• Peter Bateman
    In the Nov/Dec edition of Safeguard magazine we pose three questions based on stories in the magazine. One of them is this:

    Cormac Russell's book cautions well-meaning experts not to just turn up in a community and try to diagnose or advise on its 'problems'.
    Yet this is what H&S practitioners do all the time.
    How much does his argument resonate with you?

    (Attached is my review of the book)

    Feel free to respond here on the Forum, or privately here via a Survey Monkey form.

    An edited selection of responses will be published in the Jan/Feb edition, but with no names attached. One randomly selected person will receive a prize, namely a copy of the new book The Practice of Learning Teams.
    SG184 Book review (215K)
  • Chris Peace
    This is something I get grumpy about! There is much free-to-access applied research that is easily accessible and that practitioners and professionals (especially) should be referring to. In some cases it might change the"professional judgement" of a practitioner/professional while in others it would strengthen a business case.

* **Records supplied**
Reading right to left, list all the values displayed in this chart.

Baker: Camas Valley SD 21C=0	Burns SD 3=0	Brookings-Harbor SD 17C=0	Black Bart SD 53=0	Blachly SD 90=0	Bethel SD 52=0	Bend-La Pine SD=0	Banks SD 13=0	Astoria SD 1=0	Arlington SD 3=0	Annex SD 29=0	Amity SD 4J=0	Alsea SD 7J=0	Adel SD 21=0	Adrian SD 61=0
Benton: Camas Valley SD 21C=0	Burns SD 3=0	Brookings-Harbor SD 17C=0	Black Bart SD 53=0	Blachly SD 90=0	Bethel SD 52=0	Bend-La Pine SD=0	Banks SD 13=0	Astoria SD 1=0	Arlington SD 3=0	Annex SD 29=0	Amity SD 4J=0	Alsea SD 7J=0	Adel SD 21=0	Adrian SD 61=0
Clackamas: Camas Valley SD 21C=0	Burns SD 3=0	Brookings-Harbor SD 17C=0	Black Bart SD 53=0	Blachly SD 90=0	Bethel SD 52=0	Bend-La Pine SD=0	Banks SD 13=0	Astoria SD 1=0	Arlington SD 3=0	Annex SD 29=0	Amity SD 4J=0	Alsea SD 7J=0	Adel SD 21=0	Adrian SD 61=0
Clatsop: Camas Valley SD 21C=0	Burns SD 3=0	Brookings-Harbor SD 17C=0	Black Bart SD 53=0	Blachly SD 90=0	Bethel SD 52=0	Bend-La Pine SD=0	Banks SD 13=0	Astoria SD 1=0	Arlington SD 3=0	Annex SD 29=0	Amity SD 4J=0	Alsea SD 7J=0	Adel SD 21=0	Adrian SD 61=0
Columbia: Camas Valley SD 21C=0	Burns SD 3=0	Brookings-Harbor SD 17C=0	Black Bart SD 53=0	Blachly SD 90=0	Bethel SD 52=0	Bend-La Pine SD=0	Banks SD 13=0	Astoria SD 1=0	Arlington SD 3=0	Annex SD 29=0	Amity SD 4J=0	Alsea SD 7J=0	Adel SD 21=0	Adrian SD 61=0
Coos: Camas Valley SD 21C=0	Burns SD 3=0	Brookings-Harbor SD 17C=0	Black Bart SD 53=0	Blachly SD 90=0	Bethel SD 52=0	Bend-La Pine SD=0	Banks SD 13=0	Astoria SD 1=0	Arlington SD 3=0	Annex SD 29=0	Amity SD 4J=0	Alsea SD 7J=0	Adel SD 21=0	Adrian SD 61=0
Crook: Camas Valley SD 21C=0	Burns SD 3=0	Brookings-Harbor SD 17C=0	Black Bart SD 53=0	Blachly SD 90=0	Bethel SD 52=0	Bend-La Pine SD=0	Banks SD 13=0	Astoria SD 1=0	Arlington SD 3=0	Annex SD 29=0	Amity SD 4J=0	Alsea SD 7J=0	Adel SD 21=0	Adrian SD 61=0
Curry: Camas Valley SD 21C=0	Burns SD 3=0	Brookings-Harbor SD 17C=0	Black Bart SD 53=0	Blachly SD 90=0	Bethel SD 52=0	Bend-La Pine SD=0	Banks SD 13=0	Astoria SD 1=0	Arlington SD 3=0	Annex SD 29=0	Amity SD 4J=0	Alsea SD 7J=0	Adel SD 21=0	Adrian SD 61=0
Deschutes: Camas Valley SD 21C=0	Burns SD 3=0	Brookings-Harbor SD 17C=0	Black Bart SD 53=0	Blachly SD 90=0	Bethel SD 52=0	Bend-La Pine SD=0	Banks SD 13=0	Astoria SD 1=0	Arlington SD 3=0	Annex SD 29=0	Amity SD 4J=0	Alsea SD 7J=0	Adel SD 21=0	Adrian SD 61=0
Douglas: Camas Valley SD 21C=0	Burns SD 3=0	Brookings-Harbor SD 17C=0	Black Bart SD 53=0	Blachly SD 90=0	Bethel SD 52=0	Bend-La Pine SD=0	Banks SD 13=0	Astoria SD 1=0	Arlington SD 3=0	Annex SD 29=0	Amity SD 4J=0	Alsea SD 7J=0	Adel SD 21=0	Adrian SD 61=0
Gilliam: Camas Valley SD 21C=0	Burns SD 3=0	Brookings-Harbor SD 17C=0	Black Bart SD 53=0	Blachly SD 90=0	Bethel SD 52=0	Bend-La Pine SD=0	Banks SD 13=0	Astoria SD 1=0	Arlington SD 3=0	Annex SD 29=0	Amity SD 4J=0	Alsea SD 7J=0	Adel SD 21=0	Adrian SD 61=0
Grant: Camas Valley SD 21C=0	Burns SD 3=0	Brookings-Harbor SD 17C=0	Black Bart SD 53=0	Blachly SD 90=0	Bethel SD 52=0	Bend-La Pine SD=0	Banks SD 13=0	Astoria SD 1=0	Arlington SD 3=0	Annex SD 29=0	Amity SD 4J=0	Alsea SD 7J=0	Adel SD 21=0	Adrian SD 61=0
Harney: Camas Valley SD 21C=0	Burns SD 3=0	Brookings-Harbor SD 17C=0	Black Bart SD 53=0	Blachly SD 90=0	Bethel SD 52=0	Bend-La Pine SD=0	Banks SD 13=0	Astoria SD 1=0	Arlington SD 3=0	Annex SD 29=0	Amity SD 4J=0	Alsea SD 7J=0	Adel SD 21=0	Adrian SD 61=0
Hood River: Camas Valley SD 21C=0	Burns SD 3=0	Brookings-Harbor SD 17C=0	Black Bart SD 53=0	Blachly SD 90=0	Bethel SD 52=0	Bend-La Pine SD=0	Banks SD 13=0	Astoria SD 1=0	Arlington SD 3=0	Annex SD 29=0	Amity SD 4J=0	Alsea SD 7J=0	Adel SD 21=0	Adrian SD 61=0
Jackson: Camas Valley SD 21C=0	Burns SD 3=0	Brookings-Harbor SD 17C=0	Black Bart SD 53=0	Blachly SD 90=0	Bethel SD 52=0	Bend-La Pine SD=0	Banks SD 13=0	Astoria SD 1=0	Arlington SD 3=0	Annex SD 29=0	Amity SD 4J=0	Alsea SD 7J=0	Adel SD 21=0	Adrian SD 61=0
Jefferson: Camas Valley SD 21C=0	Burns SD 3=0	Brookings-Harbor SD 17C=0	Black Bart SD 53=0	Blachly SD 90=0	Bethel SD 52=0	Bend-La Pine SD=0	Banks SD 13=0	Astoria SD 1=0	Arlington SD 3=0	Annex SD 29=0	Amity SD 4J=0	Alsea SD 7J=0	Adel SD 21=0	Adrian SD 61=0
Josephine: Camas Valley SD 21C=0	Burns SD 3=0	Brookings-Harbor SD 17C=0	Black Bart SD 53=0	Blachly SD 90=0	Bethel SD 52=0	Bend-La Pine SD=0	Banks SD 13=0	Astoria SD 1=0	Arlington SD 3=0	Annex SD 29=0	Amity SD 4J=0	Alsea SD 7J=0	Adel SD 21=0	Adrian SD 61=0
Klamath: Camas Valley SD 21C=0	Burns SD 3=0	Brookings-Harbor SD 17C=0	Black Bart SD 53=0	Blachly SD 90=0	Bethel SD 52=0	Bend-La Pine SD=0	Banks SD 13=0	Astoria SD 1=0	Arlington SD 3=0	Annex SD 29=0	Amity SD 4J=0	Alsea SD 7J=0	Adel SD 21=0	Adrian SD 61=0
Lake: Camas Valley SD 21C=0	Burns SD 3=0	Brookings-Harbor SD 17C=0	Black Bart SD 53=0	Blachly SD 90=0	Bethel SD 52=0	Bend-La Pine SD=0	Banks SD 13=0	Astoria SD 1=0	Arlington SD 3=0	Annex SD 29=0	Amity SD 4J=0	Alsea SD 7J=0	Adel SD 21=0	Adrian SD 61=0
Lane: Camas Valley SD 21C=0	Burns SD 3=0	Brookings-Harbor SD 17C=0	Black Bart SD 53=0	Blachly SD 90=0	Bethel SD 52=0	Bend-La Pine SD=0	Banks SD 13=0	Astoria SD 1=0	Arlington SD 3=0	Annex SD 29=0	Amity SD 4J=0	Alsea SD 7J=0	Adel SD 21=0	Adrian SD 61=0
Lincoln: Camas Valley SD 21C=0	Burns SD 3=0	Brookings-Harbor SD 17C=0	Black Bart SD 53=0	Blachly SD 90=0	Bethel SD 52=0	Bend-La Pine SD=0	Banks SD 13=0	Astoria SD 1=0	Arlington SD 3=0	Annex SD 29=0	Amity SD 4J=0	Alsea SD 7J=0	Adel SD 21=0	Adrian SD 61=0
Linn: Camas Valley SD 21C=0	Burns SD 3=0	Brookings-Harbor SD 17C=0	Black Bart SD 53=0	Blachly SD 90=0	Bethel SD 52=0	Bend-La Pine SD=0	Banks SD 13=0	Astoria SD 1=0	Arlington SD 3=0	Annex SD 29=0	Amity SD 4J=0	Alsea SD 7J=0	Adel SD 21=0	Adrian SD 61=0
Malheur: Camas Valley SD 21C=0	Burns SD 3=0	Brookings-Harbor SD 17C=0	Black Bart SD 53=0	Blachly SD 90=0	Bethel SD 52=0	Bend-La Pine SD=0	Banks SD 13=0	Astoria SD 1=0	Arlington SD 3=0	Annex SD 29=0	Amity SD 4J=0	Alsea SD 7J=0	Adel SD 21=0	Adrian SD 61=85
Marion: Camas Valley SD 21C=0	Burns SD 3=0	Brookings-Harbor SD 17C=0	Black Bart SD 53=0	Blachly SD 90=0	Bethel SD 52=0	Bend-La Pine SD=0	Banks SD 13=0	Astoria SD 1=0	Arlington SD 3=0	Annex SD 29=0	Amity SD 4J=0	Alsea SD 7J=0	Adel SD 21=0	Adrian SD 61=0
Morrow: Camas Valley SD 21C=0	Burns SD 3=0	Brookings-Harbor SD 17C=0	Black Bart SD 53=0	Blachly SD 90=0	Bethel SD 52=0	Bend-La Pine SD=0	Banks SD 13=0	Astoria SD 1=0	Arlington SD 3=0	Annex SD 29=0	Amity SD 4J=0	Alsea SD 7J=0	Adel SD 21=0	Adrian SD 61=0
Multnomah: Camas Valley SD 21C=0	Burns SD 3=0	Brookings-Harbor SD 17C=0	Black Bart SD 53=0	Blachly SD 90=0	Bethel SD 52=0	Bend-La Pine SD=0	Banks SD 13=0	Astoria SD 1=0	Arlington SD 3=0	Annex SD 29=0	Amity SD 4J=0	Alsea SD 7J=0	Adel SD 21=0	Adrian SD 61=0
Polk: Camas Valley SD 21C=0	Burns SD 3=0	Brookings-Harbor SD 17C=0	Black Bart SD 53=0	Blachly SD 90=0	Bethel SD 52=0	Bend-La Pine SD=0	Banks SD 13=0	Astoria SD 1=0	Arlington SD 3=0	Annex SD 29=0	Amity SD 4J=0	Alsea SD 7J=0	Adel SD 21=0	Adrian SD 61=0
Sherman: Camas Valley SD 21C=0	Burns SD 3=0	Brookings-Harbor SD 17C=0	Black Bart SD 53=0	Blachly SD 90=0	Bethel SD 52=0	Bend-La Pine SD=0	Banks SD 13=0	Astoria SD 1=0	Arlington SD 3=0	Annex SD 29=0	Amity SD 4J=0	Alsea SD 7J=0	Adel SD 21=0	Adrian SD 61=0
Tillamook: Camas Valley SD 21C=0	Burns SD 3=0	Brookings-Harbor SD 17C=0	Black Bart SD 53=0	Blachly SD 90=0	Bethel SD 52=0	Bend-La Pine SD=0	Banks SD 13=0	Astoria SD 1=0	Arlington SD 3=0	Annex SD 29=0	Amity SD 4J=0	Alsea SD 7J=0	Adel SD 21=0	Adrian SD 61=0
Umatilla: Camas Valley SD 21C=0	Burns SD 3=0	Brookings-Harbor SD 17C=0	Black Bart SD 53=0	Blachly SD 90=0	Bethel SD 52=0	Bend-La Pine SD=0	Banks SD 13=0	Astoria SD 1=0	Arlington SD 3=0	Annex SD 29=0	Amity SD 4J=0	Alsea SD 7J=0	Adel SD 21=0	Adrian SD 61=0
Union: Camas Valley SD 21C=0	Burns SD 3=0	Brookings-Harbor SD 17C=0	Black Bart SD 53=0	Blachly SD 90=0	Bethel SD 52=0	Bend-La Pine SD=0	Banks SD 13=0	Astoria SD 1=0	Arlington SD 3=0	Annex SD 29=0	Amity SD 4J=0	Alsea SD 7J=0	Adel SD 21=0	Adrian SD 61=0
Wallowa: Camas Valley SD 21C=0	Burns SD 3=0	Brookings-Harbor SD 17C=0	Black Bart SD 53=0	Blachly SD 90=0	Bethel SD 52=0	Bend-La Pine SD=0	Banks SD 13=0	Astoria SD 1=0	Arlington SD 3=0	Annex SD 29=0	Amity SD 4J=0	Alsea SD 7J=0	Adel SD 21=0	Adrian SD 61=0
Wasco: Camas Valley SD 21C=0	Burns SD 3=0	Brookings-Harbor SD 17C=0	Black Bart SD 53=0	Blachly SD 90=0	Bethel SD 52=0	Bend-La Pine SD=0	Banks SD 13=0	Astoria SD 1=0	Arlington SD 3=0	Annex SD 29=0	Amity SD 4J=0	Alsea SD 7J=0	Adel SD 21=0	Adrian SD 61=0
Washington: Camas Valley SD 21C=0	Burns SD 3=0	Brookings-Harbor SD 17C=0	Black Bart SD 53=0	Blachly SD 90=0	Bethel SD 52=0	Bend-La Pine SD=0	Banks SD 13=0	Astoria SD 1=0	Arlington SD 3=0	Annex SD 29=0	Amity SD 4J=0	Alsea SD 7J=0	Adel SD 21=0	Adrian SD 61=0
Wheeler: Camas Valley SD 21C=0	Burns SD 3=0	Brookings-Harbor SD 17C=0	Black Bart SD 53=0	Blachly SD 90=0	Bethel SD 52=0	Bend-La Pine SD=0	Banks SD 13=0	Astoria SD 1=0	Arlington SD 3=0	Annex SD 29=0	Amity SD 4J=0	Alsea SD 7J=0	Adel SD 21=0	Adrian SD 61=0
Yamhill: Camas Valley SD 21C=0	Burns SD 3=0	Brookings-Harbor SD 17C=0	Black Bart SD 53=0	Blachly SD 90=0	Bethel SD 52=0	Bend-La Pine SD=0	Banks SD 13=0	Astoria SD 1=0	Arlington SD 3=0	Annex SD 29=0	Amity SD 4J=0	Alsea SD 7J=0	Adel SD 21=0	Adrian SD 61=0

* **Check your understanding**
1. Swap "prize" for "reward" as you give the forum thread again from "Feel free to" to "of Learning Teams.".
2. Using the forum thread, answer yes or no to each statement below and quote the deciding words:
(a) Responses will be published with the respondents' names attached.
(b) The person selected will receive a copy of The Practice of Learning Teams.
(c) The edited responses will appear in the Nov/Dec edition.
3. Carry the forum thread on from its final sentence.

* **Answers**
1.
Feel free to respond here on the Forum, or privately here via a Survey Monkey form.

    An edited selection of responses will be published in the Jan/Feb edition, but with no names attached. One randomly selected person will receive a reward, namely a copy of the new book The Practice of Learning Teams.

2.
(a) No: "but with no names attached."
(b) Yes: "namely a copy of the new book The Practice of Learning Teams."
(c) No: "An edited selection of responses will be published in the Jan/Feb edition"

3.
    Accessing reliable research comes into what I am teaching at Victoria University and will also be in some of the webinars NZISM has asked me to run in 2021. It should be just part of growing into a professional.
    Peter, no need to make my comments anonymous!
  • Sheri Greenwell
    Yes - I have just been reflecting on this very issue. There is an element of "the chicken vs the egg" here.

    Sometimes the issue arises from a safety practitioner who comes onto the scene with an agenda to establish themselves as an 'expert' with all the answers. They have completed the same regimented safety training and qualifications, which has taught them a linear approach to safety matters, their heads crammed with a set of indoctrinated rules and frameworks but lacking insights into the dynamics behind them or the wisdom to be resilient and responsive.

    It's quite ironic that so many employers place such priority on people holding particular safety qualifications, but then many of the hiring managers have not themselves delved more deeply into understanding their own needs, and because many crave CERTAINTY most of all, they will choose to work with the safety practitioner who comes across as most certain, who may not necessarily know how to tailor their approach or adapt to conditions.

    It also occurs to me that while many safety practitioners bemoan the lack of engagement of managers and workers, feeling that this justifies stepping into the breach themselves to make sure it gets done, are actually as much a part of the problem.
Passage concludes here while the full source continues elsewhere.